Content starts

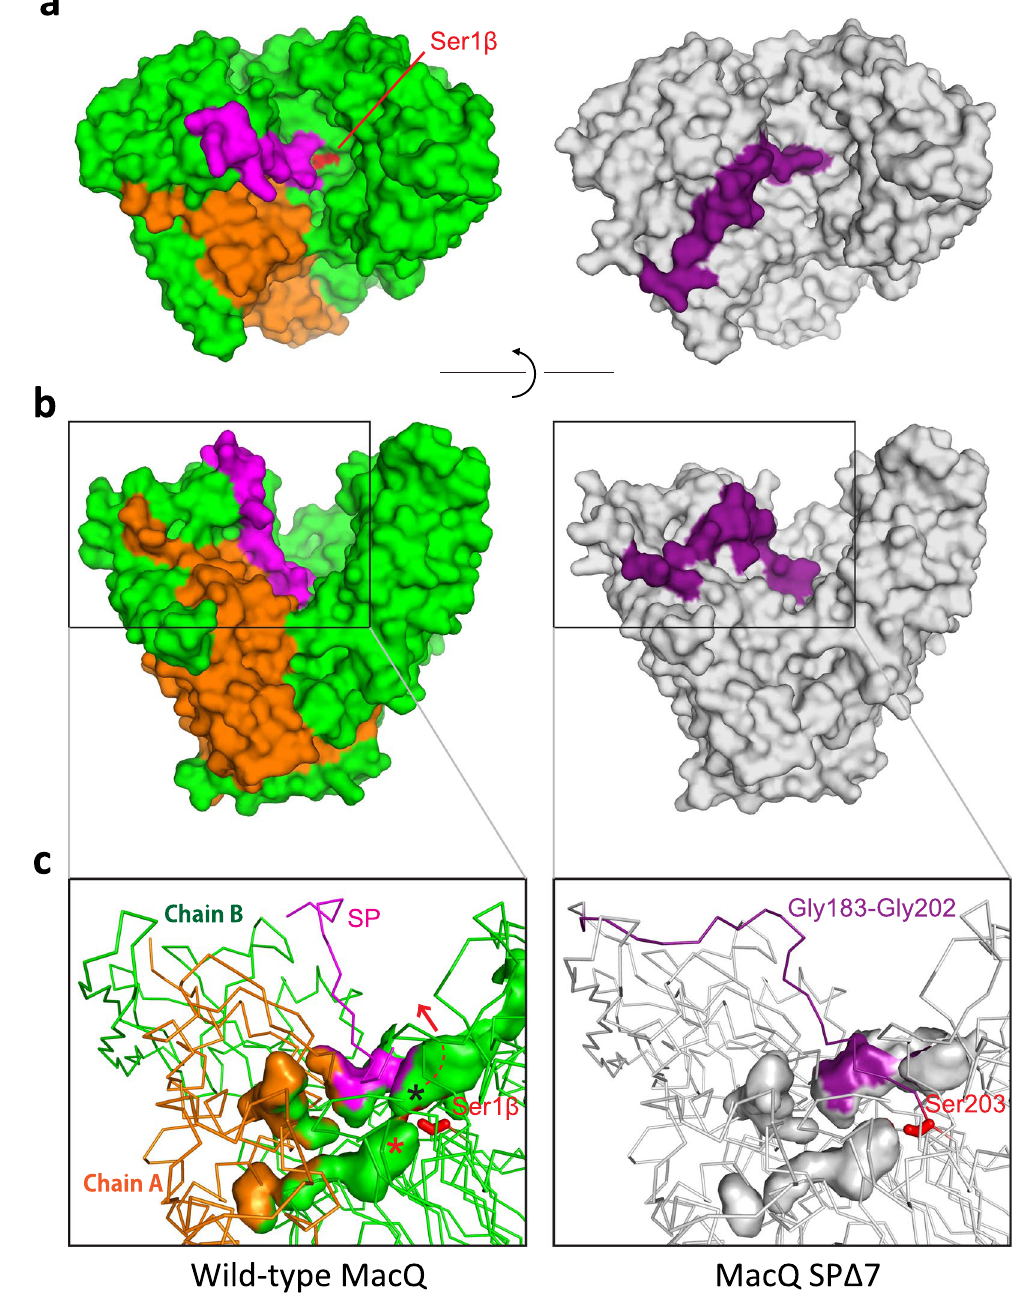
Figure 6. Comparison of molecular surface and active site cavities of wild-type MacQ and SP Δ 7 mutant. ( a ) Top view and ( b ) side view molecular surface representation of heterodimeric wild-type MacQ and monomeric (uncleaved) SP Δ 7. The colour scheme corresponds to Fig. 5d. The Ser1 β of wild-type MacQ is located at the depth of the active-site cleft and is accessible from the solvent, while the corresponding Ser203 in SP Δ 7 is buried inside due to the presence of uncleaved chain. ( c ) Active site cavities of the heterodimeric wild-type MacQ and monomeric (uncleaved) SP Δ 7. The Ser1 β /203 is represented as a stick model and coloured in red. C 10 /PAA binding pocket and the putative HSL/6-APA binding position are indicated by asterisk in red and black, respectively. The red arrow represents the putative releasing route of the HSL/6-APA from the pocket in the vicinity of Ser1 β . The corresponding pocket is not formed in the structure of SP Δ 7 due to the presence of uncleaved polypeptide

Content ends
Content starts

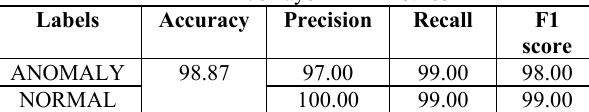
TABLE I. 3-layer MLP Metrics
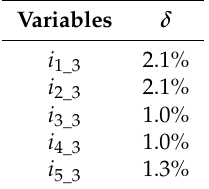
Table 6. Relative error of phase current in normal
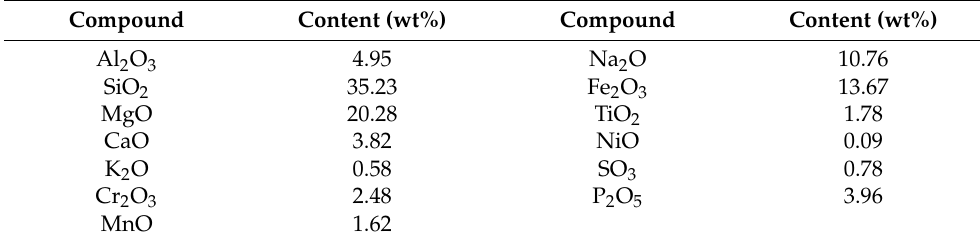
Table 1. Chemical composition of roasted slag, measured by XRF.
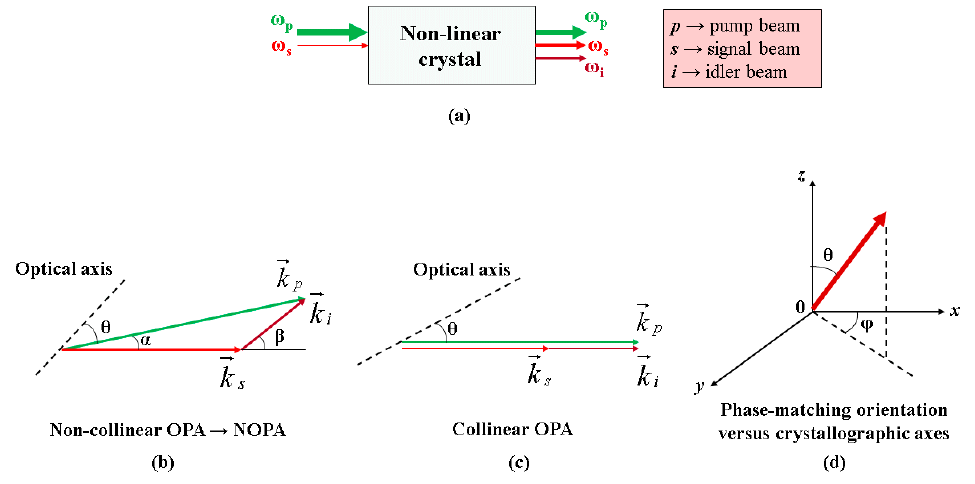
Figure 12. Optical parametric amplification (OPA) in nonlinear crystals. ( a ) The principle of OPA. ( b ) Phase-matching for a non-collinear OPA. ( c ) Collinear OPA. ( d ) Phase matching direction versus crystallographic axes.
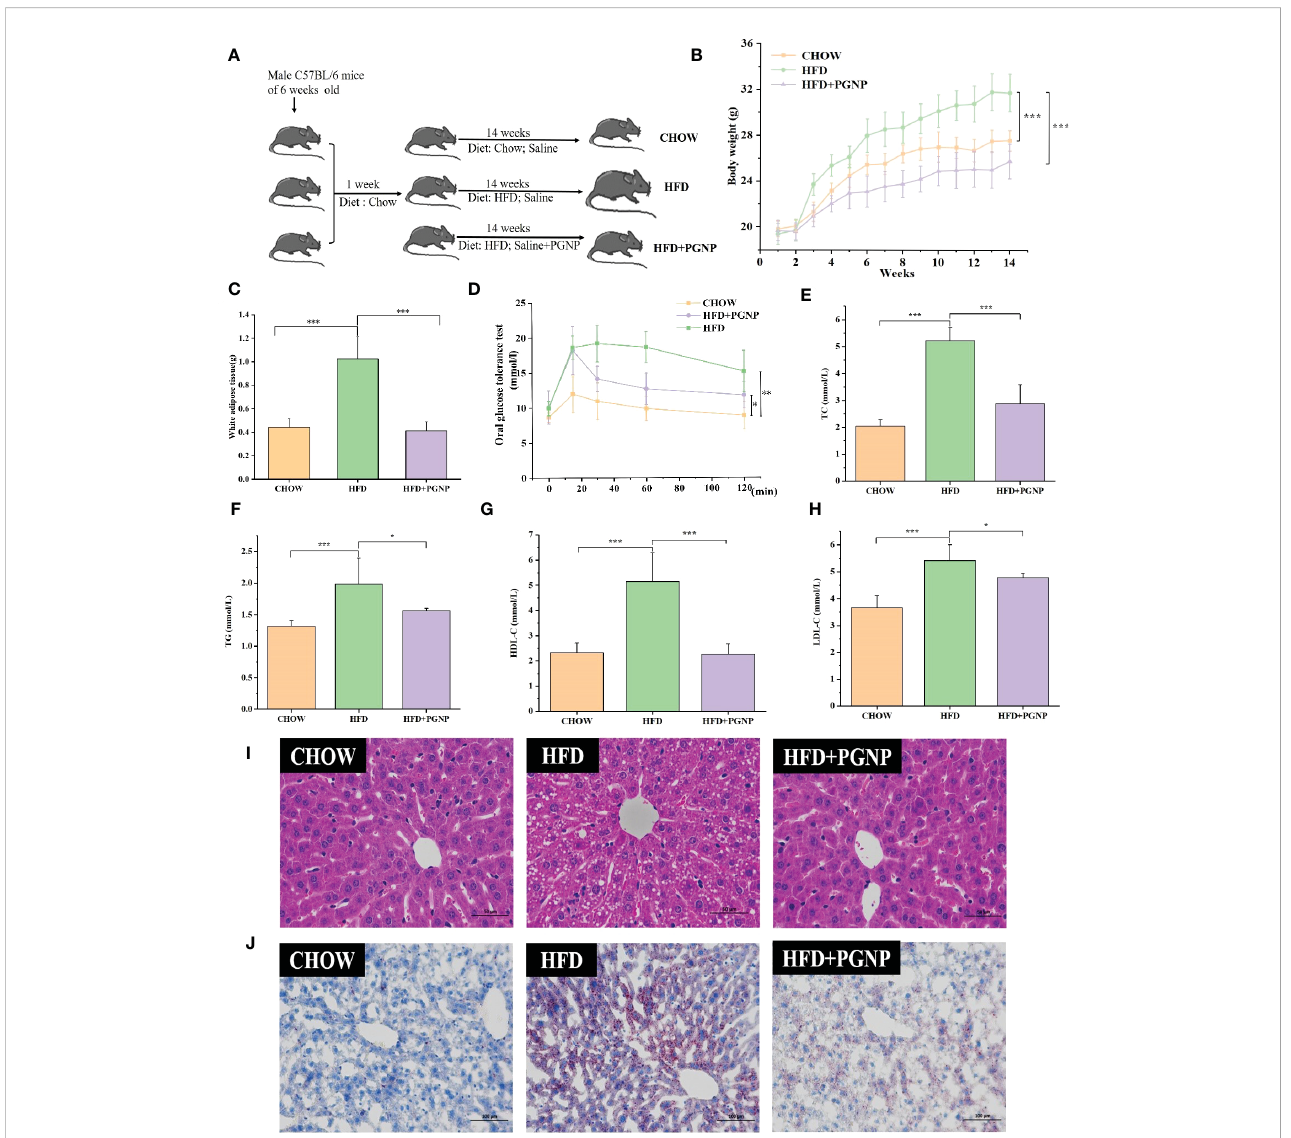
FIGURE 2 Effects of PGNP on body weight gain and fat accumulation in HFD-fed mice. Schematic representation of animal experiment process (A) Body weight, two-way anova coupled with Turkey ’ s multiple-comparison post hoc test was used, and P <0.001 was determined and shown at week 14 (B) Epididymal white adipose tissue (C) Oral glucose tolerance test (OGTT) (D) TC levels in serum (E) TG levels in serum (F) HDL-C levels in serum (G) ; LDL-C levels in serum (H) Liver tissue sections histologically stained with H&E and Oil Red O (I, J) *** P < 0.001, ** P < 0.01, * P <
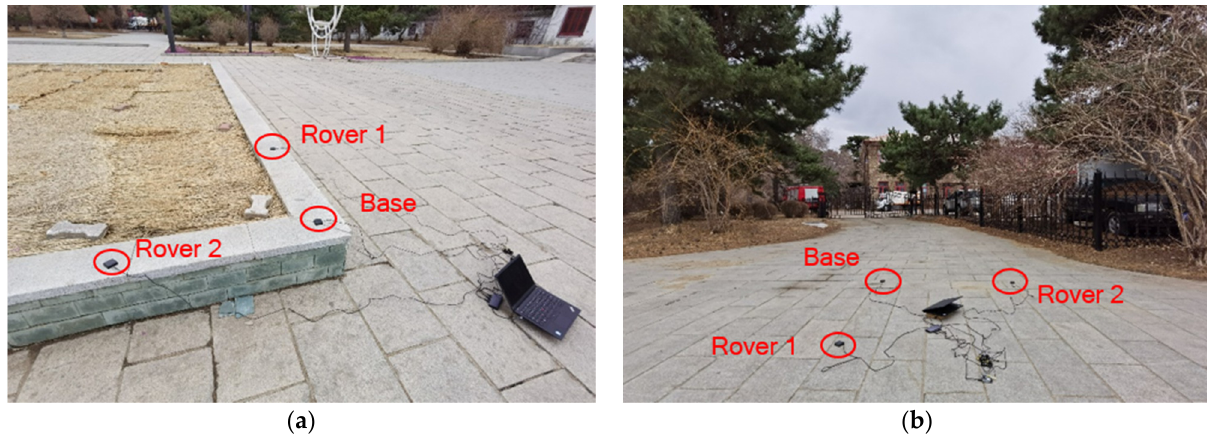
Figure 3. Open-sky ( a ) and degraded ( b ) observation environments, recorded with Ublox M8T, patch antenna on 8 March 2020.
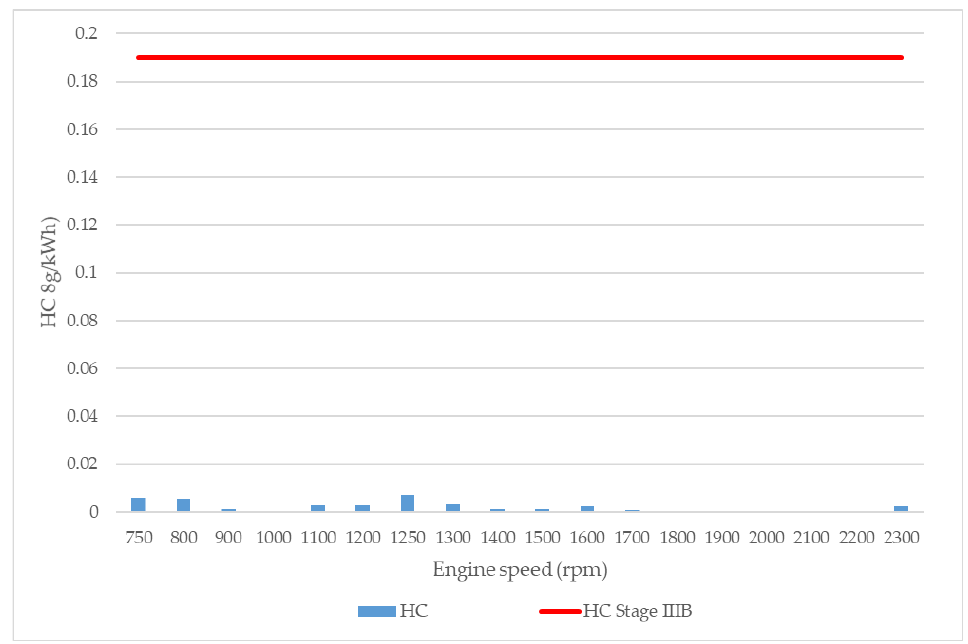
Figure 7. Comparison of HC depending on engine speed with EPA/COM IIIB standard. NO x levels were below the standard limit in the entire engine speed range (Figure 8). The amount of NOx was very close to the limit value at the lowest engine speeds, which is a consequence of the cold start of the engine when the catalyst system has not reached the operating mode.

Content ends
Content starts

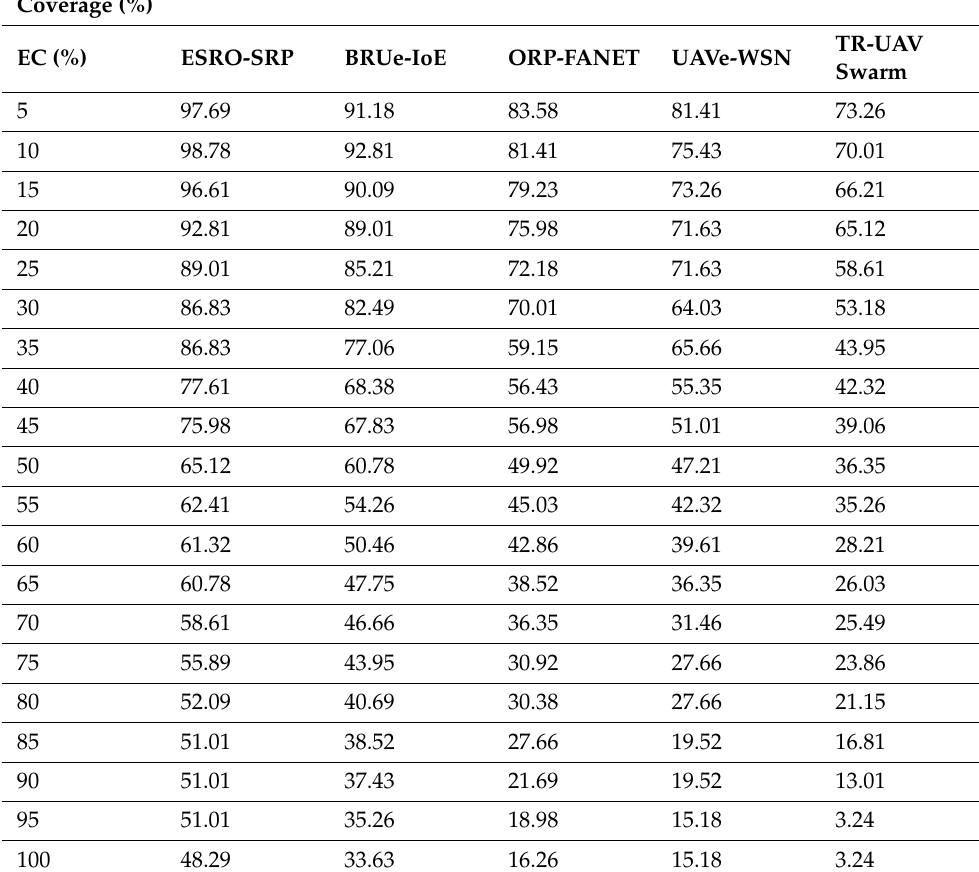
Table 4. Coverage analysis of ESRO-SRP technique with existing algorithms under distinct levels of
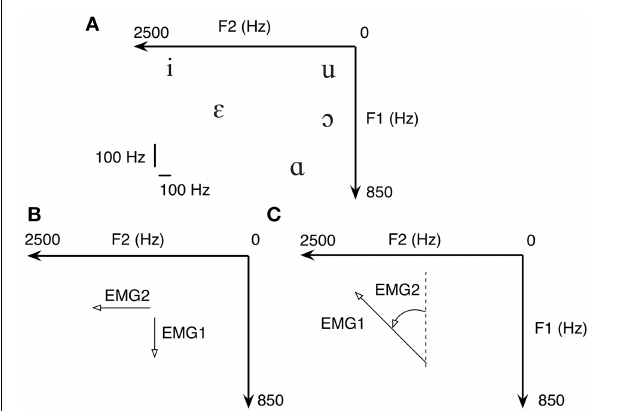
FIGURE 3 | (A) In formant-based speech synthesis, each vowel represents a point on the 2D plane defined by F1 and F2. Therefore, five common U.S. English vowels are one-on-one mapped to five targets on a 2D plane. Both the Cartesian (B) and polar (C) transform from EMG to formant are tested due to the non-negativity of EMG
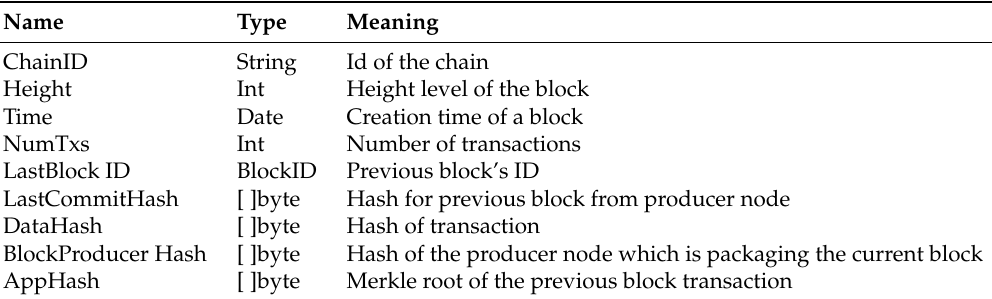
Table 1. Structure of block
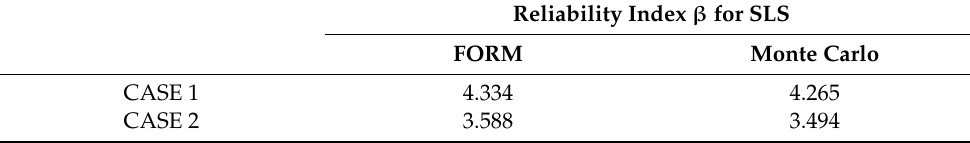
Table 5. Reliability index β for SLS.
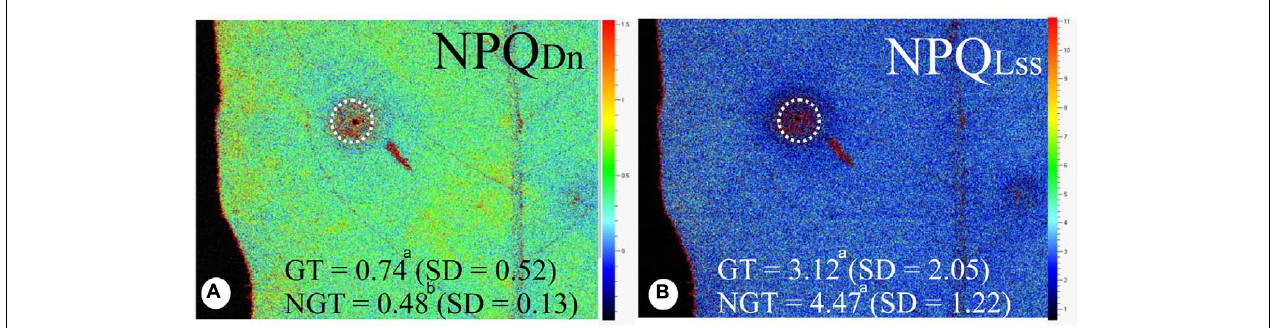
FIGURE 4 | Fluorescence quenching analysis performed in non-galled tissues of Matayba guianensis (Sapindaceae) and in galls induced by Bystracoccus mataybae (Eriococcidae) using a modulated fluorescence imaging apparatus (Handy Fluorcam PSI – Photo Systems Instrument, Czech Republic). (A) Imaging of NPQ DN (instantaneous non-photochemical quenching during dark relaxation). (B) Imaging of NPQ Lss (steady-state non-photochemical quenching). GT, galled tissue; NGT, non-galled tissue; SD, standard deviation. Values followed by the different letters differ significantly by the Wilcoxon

Content ends

# [Exercise goal]
Look through the entries above. Copy each line in which the string "from" occurs.

# [Task result]
Figure 6. Comparison of molecular surface and active site cavities of wild-type MacQ and SP Δ 7 mutant. ( a ) Top view and ( b ) side view molecular surface representation of heterodimeric wild-type MacQ and monomeric (uncleaved) SP Δ 7. The colour scheme corresponds to Fig. 5d. The Ser1 β of wild-type MacQ is located at the depth of the active-site cleft and is accessible from the solvent, while the corresponding Ser203 in SP Δ 7 is buried inside due to the presence of uncleaved chain. ( c ) Active site cavities of the heterodimeric wild-type MacQ and monomeric (uncleaved) SP Δ 7. The Ser1 β /203 is represented as a stick model and coloured in red. C 10 /PAA binding pocket and the putative HSL/6-APA binding position are indicated by asterisk in red and black, respectively. The red arrow represents the putative releasing route of the HSL/6-APA from the pocket in the vicinity of Ser1 β . The corresponding pocket is not formed in the structure of SP Δ 7 due to the presence of uncleaved polypeptide
FIGURE 3 | (A) In formant-based speech synthesis, each vowel represents a point on the 2D plane defined by F1 and F2. Therefore, five common U.S. English vowels are one-on-one mapped to five targets on a 2D plane. Both the Cartesian (B) and polar (C) transform from EMG to formant are tested due to the non-negativity of EMG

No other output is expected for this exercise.